Hauser also offered a unified theme of improving Texas wines: She referred to the 1976 tasting that pitted California wines versus French wines as dramatized in the movie “Bottle Shock”. “The goal is to be in a ‘Bottle Shock’ tasting, but with Texas wines,” she said.
Lofty goals and hard work may be paying off for the 30 wineries in the Texas Hill Country AVA. In the most recent quarter, national wine magazines Wine Spectator and Wine Enthusiast have had multiple articles about the Hill Country. Checking the Wine Spectator’s online rating lists, Texas wines were found with ratings from 85 to 90 on their 100-point scale, ratings that wineries anywhere would be proud to receive.

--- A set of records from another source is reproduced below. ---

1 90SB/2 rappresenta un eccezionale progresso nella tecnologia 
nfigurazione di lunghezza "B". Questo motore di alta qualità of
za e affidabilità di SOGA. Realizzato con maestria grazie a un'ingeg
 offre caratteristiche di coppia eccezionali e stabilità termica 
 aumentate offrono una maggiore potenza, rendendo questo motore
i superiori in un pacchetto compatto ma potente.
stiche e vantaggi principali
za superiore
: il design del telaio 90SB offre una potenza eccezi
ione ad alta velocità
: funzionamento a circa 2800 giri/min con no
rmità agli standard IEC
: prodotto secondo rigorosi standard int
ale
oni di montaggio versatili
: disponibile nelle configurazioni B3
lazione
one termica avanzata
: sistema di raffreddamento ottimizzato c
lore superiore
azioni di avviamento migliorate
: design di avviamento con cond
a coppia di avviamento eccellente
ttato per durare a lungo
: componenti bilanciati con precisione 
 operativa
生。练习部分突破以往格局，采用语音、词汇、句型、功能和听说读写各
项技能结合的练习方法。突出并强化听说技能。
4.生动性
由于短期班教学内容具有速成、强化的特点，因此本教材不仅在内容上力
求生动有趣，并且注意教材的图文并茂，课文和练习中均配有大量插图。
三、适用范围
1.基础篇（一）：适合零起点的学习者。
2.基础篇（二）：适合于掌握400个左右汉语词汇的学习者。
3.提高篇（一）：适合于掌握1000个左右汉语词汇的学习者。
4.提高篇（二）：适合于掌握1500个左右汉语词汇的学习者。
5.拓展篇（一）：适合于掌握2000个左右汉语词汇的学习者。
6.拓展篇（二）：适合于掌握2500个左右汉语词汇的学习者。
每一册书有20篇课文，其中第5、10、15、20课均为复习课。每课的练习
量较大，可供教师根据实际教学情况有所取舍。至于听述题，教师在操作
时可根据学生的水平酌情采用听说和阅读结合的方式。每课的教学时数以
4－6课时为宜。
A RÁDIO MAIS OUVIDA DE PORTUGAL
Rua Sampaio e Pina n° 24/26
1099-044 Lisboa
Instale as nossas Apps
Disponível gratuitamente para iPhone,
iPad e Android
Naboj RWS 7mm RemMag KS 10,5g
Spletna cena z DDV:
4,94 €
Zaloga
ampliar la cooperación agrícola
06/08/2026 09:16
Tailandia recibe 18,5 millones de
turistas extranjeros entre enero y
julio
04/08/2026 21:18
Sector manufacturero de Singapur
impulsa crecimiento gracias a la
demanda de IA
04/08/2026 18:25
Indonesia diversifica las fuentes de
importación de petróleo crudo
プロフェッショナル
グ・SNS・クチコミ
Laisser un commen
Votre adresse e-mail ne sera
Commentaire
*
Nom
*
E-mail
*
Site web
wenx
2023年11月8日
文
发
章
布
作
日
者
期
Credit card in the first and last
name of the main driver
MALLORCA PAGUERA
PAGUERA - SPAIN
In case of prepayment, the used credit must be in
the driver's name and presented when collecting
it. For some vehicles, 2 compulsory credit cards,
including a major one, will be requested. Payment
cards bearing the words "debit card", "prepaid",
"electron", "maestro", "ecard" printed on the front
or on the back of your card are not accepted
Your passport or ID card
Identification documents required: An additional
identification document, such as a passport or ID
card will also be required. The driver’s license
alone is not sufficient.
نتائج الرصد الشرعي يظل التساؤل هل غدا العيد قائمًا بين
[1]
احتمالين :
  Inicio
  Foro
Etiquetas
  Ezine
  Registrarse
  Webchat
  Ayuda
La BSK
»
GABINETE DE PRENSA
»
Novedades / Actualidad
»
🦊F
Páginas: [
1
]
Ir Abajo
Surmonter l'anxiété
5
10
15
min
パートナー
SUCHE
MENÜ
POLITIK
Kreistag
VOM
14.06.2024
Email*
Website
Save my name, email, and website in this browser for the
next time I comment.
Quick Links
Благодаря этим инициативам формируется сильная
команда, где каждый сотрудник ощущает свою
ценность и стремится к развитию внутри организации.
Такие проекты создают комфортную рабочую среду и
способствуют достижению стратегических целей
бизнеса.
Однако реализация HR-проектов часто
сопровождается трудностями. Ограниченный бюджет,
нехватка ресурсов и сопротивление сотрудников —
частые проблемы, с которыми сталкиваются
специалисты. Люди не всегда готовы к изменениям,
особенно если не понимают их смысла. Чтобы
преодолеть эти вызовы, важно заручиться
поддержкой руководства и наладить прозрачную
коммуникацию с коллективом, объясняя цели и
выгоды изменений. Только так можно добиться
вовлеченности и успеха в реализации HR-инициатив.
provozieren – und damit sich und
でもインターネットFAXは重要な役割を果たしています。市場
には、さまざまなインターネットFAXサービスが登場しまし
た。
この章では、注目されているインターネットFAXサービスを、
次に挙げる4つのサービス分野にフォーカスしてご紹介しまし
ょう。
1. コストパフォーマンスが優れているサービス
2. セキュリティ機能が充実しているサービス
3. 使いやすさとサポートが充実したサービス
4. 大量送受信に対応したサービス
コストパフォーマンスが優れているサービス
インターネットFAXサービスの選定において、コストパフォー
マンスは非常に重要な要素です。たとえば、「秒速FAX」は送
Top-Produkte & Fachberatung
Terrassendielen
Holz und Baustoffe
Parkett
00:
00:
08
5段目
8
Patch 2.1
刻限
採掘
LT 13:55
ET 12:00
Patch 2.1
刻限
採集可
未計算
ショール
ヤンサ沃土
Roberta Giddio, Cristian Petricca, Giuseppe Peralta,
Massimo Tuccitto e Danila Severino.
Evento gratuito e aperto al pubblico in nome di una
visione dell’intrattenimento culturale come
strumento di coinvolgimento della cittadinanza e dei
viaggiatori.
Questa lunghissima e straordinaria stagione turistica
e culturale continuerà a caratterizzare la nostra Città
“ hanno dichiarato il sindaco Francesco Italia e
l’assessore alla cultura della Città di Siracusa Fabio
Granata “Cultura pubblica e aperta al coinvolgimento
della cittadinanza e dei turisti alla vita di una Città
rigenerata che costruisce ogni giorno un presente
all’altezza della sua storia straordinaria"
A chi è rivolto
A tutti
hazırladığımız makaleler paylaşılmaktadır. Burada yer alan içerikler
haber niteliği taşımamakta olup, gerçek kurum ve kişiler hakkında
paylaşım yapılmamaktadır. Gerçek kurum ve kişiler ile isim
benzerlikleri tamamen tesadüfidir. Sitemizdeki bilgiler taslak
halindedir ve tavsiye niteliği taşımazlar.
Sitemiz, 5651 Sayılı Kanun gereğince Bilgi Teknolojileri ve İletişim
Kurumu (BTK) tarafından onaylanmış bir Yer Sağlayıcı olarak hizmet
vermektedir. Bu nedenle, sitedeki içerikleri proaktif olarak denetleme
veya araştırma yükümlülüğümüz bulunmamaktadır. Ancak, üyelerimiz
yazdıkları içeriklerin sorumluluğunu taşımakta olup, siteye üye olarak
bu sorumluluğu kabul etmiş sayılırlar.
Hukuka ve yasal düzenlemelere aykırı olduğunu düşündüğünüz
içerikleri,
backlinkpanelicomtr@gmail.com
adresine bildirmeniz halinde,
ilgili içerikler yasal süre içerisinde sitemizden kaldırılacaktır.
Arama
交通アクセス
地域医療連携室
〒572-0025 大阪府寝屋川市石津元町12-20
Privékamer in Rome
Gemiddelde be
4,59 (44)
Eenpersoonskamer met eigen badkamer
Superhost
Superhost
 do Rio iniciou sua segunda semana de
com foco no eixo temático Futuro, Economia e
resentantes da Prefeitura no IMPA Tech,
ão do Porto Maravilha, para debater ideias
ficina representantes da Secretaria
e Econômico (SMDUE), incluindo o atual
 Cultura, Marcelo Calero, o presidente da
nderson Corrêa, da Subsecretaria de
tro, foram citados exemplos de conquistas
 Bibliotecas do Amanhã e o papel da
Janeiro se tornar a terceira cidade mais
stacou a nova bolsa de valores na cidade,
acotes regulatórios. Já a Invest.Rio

So is it time to try Texas wines again? Sampling wines offered at the seminar. I found Tempranillo, Tannat, and Grenache-based red wines that were delightful. More of the same delight was to be had with white wines from Viognier, Rousanne, and a bright and tangy Picpoul, which may be the perfect match for Gulf oysters.
So, yes, Texas wines are developing well — and as the vines mature, so will the wine.